Eldritch Texts in Cthulhu Awakens
As we noted in our update about powers and eldritch workings, anyone can “cast a spell” in Cthulhu Awakens as long as they have a text to work from that contains the proper instructions rendered in a language they can understand. This of course leads us to the question of what these references are, and how they’re presented in the game.
Each text’s description passes on the following information.
Content and Effects: A general description of the text’s contents, followed by any special effects they may have.
Decipher: Ability tests and any other conditions required to understand the text.
Praxes and Workings: Eldritch workings—the “spells” of Cthulhu Awakens—are divided into categories called praxes. Each praxis is a bundle of workings with related effects so that, for example, Geometry is the praxis of manipulating spacetime.
Alienation Test: Studying a text deeply is potentially disturbing and may trigger a test to avoid the effects of Alienation: how the Mythos alters minds who witness its phenomena.
The following example lays out this information about itself. Yes, the Necronomicon is covered, though the entry is too long for an update.
Euler Manuscript of Esoteric Mathematics
Beautifully bound in red leather and inked on cotton parchment, this manuscript holds the lesser-known mathematical musings of 18th Century Swiss polymath Leonhard Euler. The only copy now sits in a forgotten storage room at Miskatonic University’s school of Physics, though MU’s librarians are aware that it was lost somewhere on campus in the 1890s. They have not entirely forgotten to keep an eye out for it. Euler’s contemporaries described its contents as “perverse theology,” and implied it was an attempt to solve physical and metaphysical questions with the same pragmatism Euler devised to his other mathematical work—and that its conclusions were abhorrent to science and faith.

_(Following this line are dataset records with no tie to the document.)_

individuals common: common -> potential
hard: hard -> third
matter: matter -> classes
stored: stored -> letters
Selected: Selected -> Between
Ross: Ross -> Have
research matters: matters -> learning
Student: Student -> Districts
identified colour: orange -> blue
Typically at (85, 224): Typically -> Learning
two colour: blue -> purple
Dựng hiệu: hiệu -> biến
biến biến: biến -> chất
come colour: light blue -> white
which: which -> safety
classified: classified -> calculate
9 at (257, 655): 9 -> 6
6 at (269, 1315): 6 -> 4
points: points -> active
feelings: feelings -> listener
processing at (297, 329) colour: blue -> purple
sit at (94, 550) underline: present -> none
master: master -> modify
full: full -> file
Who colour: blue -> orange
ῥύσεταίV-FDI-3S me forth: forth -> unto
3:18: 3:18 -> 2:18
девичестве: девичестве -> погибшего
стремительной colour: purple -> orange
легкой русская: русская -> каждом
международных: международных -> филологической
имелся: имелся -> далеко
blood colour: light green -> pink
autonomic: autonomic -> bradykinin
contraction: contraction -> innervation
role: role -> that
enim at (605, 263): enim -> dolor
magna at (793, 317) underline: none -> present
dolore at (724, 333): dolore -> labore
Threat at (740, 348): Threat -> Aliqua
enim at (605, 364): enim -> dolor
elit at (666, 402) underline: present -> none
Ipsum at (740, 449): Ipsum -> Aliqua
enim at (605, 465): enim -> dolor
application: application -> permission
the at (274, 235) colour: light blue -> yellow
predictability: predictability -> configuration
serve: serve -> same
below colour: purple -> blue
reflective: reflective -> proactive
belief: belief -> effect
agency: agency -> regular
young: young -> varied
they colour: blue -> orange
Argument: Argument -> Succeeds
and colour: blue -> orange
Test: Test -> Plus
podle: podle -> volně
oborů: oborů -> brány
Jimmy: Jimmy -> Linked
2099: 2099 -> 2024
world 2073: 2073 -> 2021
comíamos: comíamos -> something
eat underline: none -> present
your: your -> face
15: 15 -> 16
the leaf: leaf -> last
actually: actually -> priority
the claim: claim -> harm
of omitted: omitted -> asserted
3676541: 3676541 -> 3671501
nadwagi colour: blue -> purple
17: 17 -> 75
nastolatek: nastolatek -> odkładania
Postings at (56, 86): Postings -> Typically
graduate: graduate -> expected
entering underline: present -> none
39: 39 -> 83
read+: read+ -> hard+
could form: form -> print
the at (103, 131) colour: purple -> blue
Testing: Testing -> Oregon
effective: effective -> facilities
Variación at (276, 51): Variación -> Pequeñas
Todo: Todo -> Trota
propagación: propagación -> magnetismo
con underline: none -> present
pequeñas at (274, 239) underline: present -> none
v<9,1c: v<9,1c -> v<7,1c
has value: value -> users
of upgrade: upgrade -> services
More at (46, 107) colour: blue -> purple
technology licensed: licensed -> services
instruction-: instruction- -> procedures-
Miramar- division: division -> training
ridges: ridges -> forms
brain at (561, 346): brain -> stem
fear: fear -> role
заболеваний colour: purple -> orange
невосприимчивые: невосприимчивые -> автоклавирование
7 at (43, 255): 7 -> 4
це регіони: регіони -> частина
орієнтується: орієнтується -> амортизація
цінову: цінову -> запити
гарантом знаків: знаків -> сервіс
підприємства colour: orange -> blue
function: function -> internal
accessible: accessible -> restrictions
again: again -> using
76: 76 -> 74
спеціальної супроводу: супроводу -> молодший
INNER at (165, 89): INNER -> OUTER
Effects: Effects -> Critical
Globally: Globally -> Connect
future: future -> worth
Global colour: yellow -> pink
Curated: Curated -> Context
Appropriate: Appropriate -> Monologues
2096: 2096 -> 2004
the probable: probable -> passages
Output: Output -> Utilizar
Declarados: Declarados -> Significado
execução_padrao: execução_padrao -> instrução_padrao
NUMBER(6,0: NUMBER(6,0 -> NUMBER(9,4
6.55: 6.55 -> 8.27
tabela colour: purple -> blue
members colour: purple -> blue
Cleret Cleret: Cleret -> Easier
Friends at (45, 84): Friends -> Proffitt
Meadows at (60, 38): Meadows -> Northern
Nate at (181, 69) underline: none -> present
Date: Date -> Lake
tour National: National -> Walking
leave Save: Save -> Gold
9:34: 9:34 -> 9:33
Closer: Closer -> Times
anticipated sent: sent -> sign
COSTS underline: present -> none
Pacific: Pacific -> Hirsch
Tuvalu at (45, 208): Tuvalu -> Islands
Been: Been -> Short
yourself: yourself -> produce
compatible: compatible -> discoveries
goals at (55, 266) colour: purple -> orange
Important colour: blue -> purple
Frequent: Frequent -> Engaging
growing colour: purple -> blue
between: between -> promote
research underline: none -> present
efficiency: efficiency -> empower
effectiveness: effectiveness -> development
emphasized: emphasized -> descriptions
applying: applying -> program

Content and Effects: The Euler Manuscript contains graphs, calculations, and beautiful, full-color illustrations of mathematical theories involving the movement of the universe. Using a series of superficially simple formulae, Euler further claims the nature of the universe must parallel the nature of God—or whatever entity is constructed from first principles, which takes God’s place. Subsequent calculations show that the cosmos is simultaneously moving and unmoving, and in attaining greater self-organization only intensifies its eventual breakdown into chaos. Time only exists as a flaw in human perception designed to ignore these contradictions, and any Creator could only have set things in motion to enjoy their destruction. Nihilism is nothing new, but nihilism backed by rigorous math is another thing entirely.
As a result, upon first deciphering the Euler Manuscript, the reader must make a TN 13 Willpower (Faith) test or suffer one level of the Fatigued Condition. Furthermore, casting from the text reminds the reader that the cosmos is meaningless, prompting the test each time the Euler Manuscript is used for this purpose.
Decipher: The reader must succeed at a TN 13 Intelligence (Mathematics) test.
Praxes and Workings: Geometry (angular travel, counter geometry, hyperbolic rotation), Outsiders (intrusion, outsider correspondence)
Alienation Test: Phenomena, TN 14, when studying praxes from the text.